**ABOUT THIS EXERCISE**:
Nothing in the data may be altered; the answer is a verbatim copy of it.

**SUPPLIED INFORMATION**:
════════

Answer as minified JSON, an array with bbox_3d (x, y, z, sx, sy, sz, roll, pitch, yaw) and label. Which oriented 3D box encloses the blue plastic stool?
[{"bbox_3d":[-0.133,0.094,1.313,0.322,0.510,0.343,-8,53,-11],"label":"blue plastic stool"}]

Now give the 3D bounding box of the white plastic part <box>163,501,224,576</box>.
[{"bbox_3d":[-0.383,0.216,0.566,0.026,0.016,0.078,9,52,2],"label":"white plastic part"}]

════════

**WRITTEN REPLY**:
Answer as minified JSON, an array with bbox_3d (x, y, z, sx, sy, sz, roll, pitch, yaw) and label. Which oriented 3D box encloses the blue plastic stool?
[{"bbox_3d":[-0.133,0.094,1.313,0.322,0.510,0.343,-8,53,-11],"label":"blue plastic stool"}]

Now give the 3D bounding box of the white plastic part <box>163,501,224,576</box>.
[{"bbox_3d":[-0.383,0.216,0.566,0.026,0.016,0.078,9,52,2],"label":"white plastic part"}]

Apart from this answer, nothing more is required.